■ PROBLEM 1
In the comment thread about Ecuador, which country does Bryan Haines name as home?
■ PROBLEM 2
Return the part of the comment thread about Ecuador that runs from "Here albinism is" up to and including "in the States.", copied word for word.


  • Rocio Torres Jan 3, 2012, 1:33 am

    loving your articles Bryan.About the big families, I always make fun of mine, every time but every single time I visit Ecuador, there is at least one member more in the family 🙂

  • Sailor Aug 25, 2011, 5:25 pm

    That is a pretty interesting number difference. I can see that in my family too. Marriage and family events are big coz of the number of relatives. I haven’t really taken a census of my big family tree, I think I should now 😀

  • Debbie Jan 26, 2011, 3:03 pm

    My husband and I are interested in relocating in another country. We have spent time in Costa Rica and will again be spending 2months there this summer. You make Ecuador sound very inviting. I love the idea of the importance the people place on family but am wondering how the people react to those with disabilities. We travel and would be moving with our two young adult children, 19 and 27, who are both blind and of Asian descent. What kind of a reaction could they expect to receive?

    • Bryan Haines Jan 26, 2011, 3:27 pm

      Hi Debbie – thats a great question. At home (in Canada) it wasn’t uncommon for adults to be visibly intolerant of people with disabilities and it was almost the culture to make fun (officially, people were just “joking around”) when someone makes a mistake.

      When we moved here, we were shocked by the respect that everyone has for everyone else. Especially when we first moved here (and even now) we spoke in a kind of jungle talk (Me Bryan. Need bathroom.). Our spanish was horrible, but no one made fun of it, or even laughed. They excercised extreme patience.

      Here albinism is common and there are many men missing limbs. Deafness is also common in Ecuador. But whats interesting, is that I’ve never seen anyone make fun of someone else. Respect is very highly regarded here. I’m sure that there will be exceptions – there always are – but I expect your children will find it much better here than in the States.

      On a side note, the only intolerance I’ve seen is by fellow gringos. Embarrassing!

■ DATASET EXCERPTS
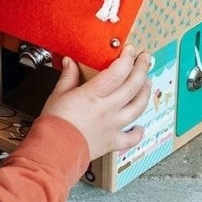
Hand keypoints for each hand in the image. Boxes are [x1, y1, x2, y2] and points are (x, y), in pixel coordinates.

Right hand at [40, 45, 151, 160]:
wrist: (53, 151)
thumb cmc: (53, 124)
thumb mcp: (57, 94)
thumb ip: (68, 77)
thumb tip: (69, 61)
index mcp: (93, 95)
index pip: (117, 72)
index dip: (127, 59)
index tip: (130, 50)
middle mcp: (108, 109)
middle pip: (133, 86)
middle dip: (142, 69)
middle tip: (145, 59)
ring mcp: (113, 125)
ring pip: (138, 107)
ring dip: (145, 93)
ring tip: (147, 83)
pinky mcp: (113, 142)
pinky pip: (132, 138)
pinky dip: (138, 132)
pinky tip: (140, 127)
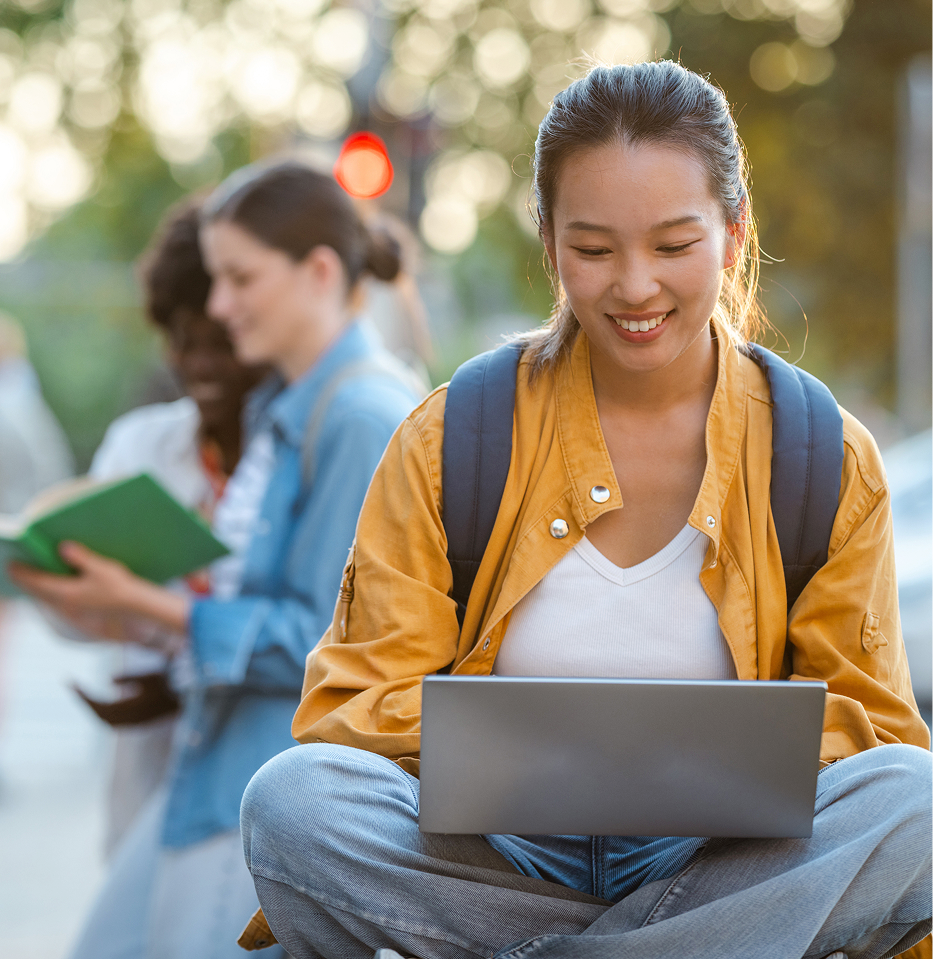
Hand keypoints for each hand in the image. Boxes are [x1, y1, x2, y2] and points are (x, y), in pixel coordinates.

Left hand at [8, 541, 190, 636]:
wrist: (134, 606)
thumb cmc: (119, 586)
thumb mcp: (100, 568)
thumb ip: (80, 557)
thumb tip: (62, 547)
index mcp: (67, 592)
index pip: (37, 582)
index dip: (22, 573)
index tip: (10, 565)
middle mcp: (65, 603)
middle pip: (37, 591)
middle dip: (25, 580)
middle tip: (14, 569)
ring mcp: (71, 608)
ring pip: (45, 598)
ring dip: (35, 587)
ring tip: (28, 578)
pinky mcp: (78, 610)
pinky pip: (54, 601)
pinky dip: (46, 593)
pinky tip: (48, 588)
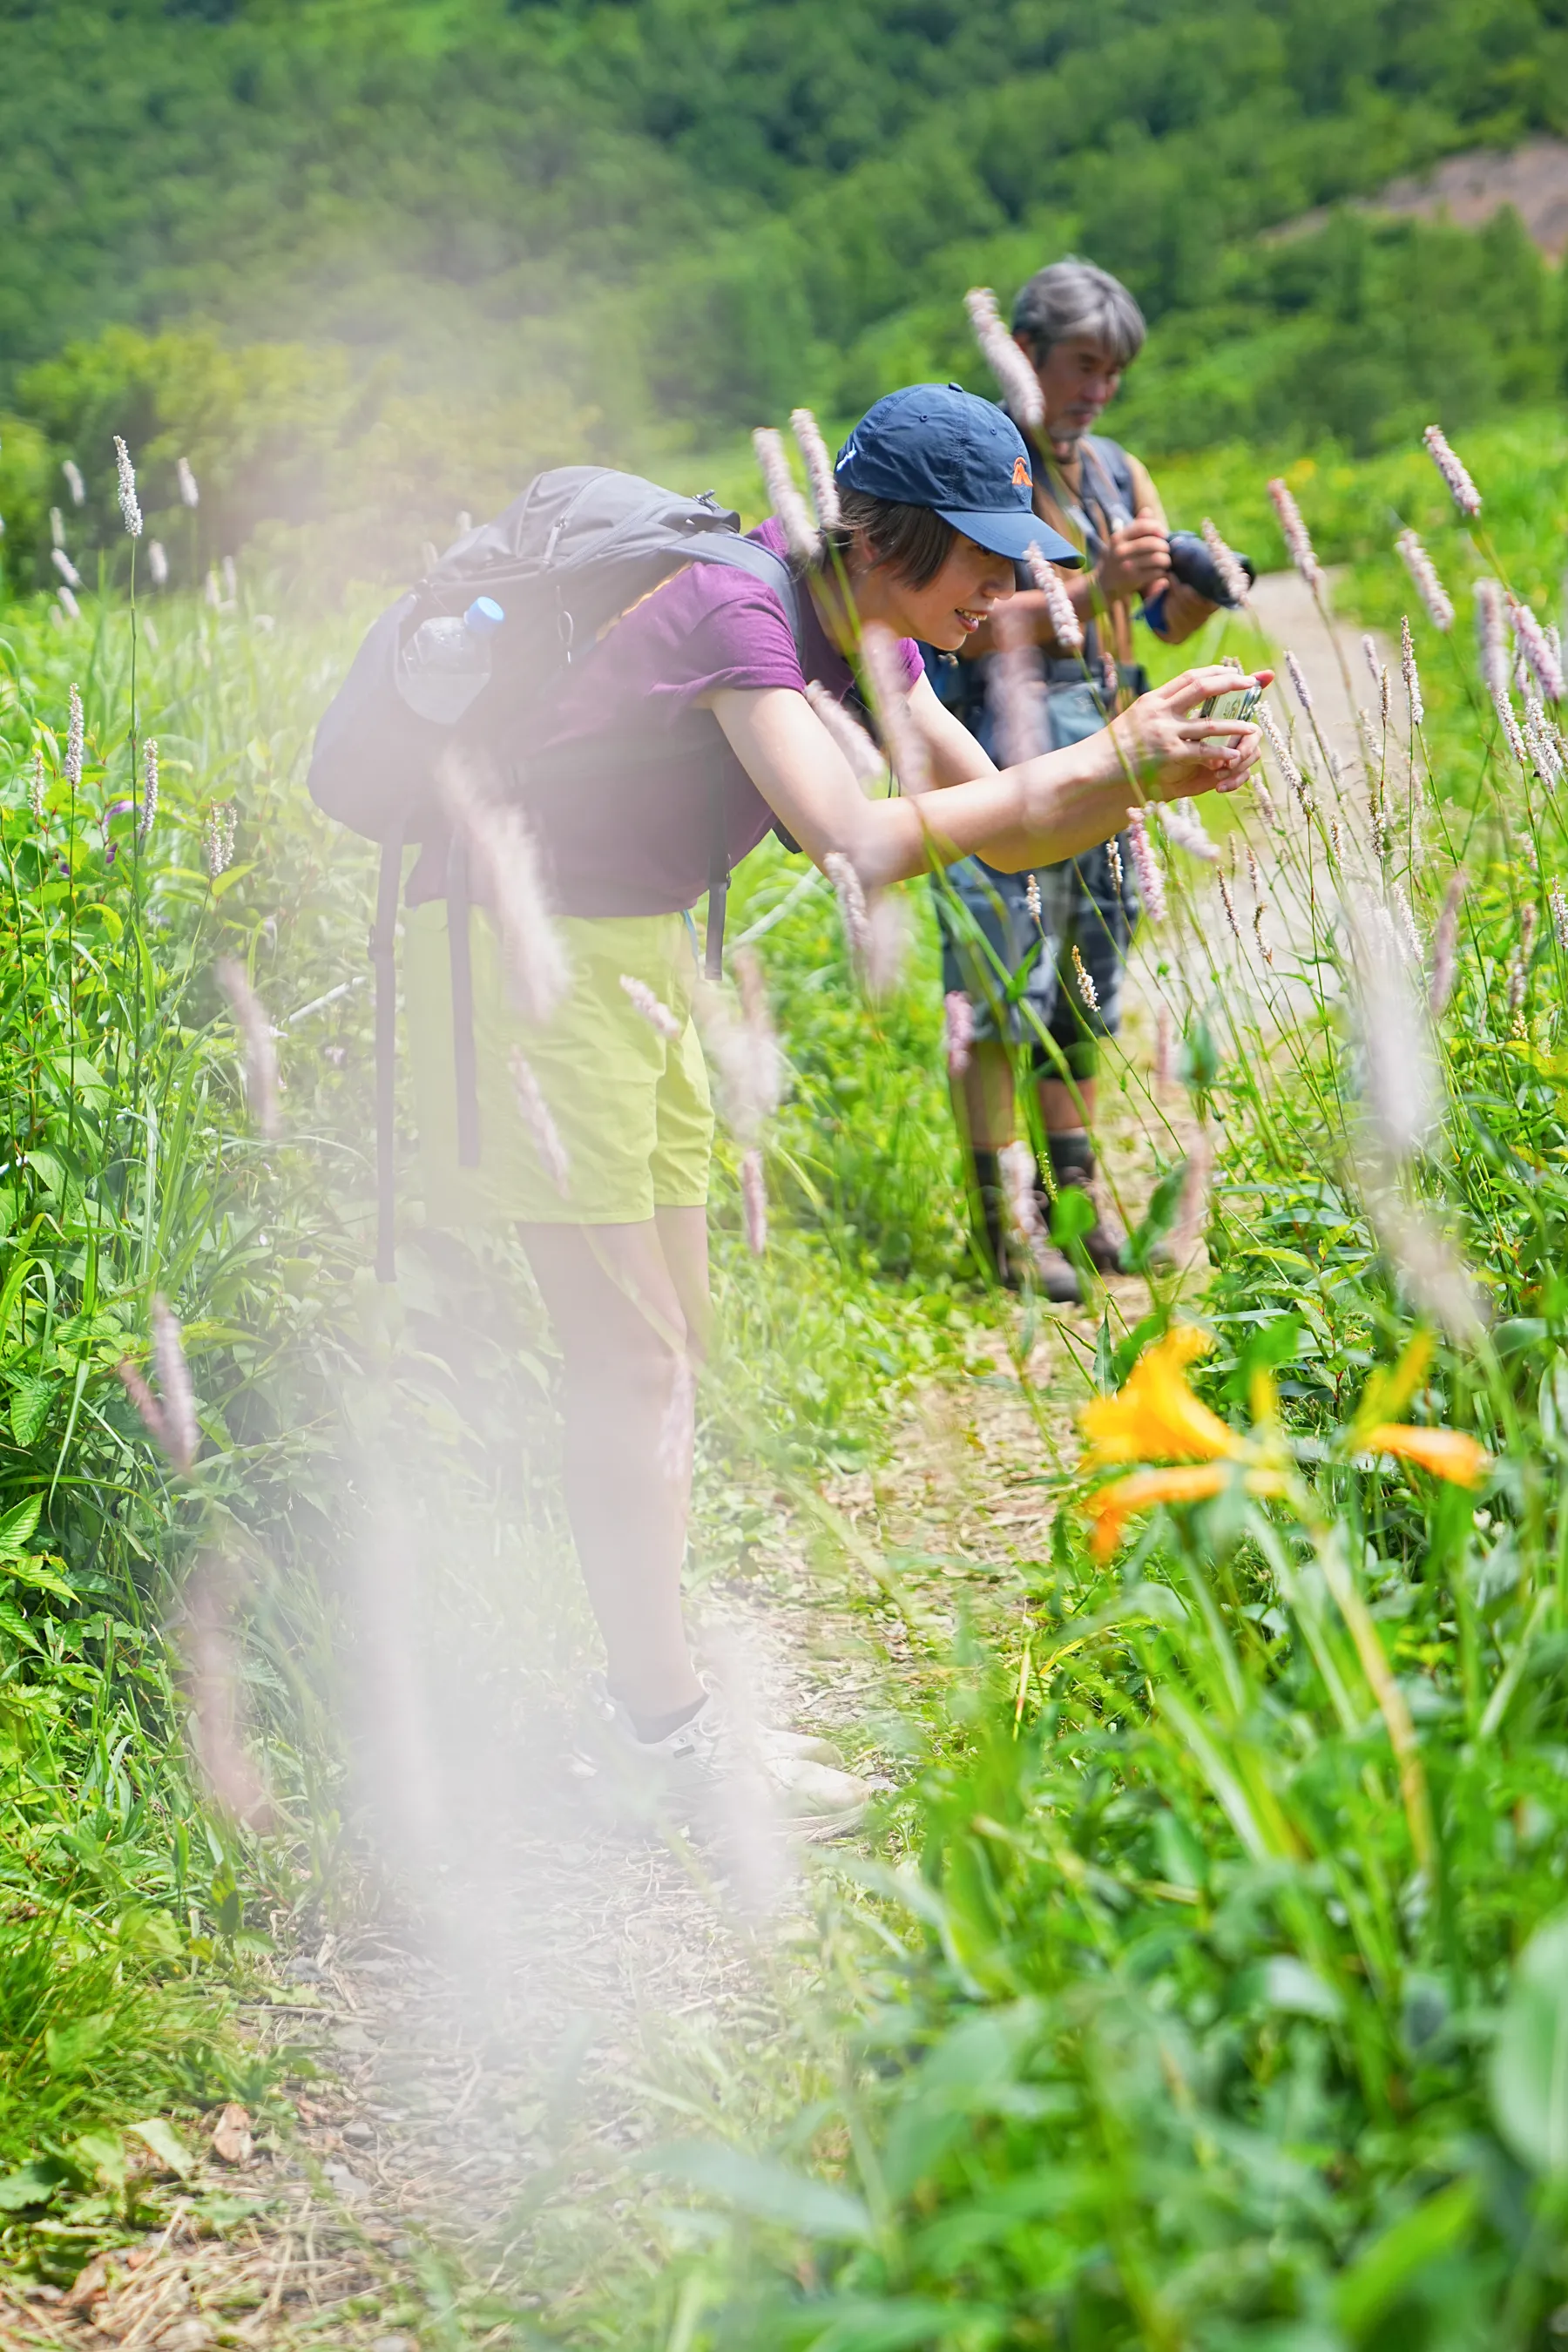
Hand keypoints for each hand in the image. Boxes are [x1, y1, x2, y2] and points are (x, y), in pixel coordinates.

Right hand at [1093, 511, 1171, 604]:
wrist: (1104, 584)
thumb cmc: (1119, 559)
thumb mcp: (1123, 541)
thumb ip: (1136, 526)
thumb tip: (1147, 511)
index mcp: (1119, 537)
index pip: (1143, 526)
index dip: (1157, 528)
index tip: (1164, 534)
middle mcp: (1121, 550)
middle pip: (1153, 543)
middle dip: (1165, 546)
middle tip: (1167, 550)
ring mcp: (1126, 566)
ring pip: (1157, 558)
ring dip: (1166, 560)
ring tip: (1165, 562)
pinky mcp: (1133, 579)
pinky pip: (1156, 572)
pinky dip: (1162, 572)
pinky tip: (1160, 572)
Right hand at [1101, 667, 1273, 800]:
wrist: (1093, 765)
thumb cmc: (1113, 747)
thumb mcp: (1133, 719)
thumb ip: (1155, 711)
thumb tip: (1174, 704)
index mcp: (1153, 699)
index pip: (1190, 677)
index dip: (1215, 672)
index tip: (1232, 671)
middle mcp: (1160, 711)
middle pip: (1203, 688)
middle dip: (1231, 683)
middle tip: (1251, 683)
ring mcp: (1164, 732)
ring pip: (1209, 723)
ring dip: (1234, 724)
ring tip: (1252, 726)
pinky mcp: (1167, 755)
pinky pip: (1202, 752)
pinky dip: (1220, 753)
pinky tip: (1234, 755)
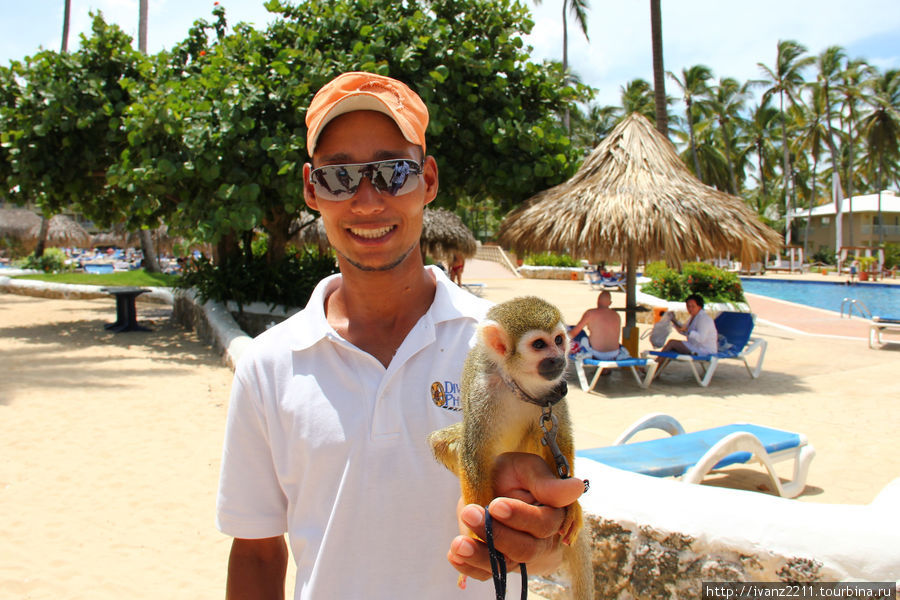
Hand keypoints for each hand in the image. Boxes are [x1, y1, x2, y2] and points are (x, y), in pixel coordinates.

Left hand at [446, 452, 584, 582]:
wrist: (492, 486)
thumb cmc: (513, 475)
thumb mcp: (526, 468)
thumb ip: (544, 481)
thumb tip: (576, 488)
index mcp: (553, 514)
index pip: (543, 524)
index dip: (521, 517)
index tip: (496, 505)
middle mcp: (541, 540)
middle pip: (525, 549)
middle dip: (496, 534)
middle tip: (470, 513)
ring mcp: (518, 554)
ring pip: (505, 566)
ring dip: (480, 556)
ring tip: (458, 544)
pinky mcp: (498, 563)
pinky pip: (487, 573)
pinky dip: (469, 568)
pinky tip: (454, 556)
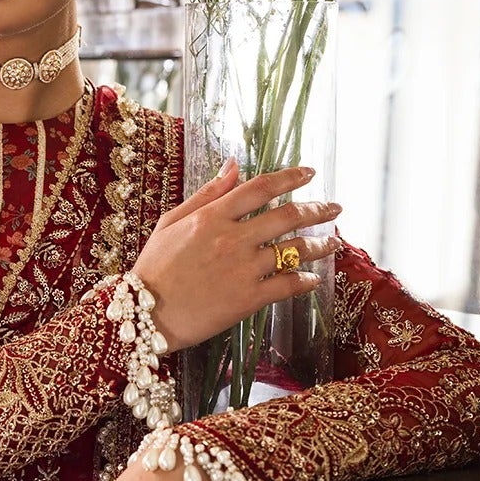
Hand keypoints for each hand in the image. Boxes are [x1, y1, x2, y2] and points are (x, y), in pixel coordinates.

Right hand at [132, 161, 341, 352]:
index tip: (310, 173)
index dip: (290, 177)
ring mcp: (243, 269)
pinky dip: (305, 281)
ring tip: (334, 243)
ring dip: (321, 245)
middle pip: (287, 216)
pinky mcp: (248, 299)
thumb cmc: (153, 268)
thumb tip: (233, 164)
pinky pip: (288, 285)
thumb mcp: (171, 222)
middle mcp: (233, 238)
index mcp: (213, 216)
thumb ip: (206, 193)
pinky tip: (313, 279)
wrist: (144, 315)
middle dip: (318, 209)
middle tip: (335, 208)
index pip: (261, 187)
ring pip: (295, 250)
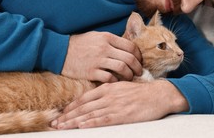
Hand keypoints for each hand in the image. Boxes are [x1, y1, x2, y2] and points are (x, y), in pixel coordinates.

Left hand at [51, 80, 188, 128]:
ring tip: (62, 127)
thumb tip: (97, 97)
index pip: (84, 97)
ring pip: (89, 114)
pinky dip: (90, 122)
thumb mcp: (122, 87)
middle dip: (67, 115)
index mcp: (108, 88)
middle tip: (55, 123)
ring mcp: (114, 105)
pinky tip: (81, 126)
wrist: (158, 94)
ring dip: (74, 121)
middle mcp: (108, 95)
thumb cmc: (142, 92)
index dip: (71, 106)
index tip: (61, 113)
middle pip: (83, 106)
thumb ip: (109, 91)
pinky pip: (103, 119)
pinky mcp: (122, 114)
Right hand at [61, 31, 141, 81]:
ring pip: (122, 68)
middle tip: (139, 71)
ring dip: (129, 75)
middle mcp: (104, 48)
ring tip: (130, 78)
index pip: (131, 46)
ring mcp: (98, 60)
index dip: (138, 55)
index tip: (139, 60)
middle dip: (137, 67)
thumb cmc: (79, 43)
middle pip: (129, 58)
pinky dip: (115, 81)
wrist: (59, 51)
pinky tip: (116, 82)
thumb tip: (126, 48)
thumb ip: (111, 41)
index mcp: (107, 37)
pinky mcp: (91, 72)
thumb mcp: (96, 36)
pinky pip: (109, 78)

■ YOUR RESPONSE 1
Canada

■ YOUR RESPONSE 2
Here albinism is common and there are many men missing limbs. Deafness is also common in Ecuador. But whats interesting, is that I’ve never seen anyone make fun of someone else. Respect is very highly regarded here. I’m sure that there will be exceptions – there always are – but I expect your children will find it much better here than in the States.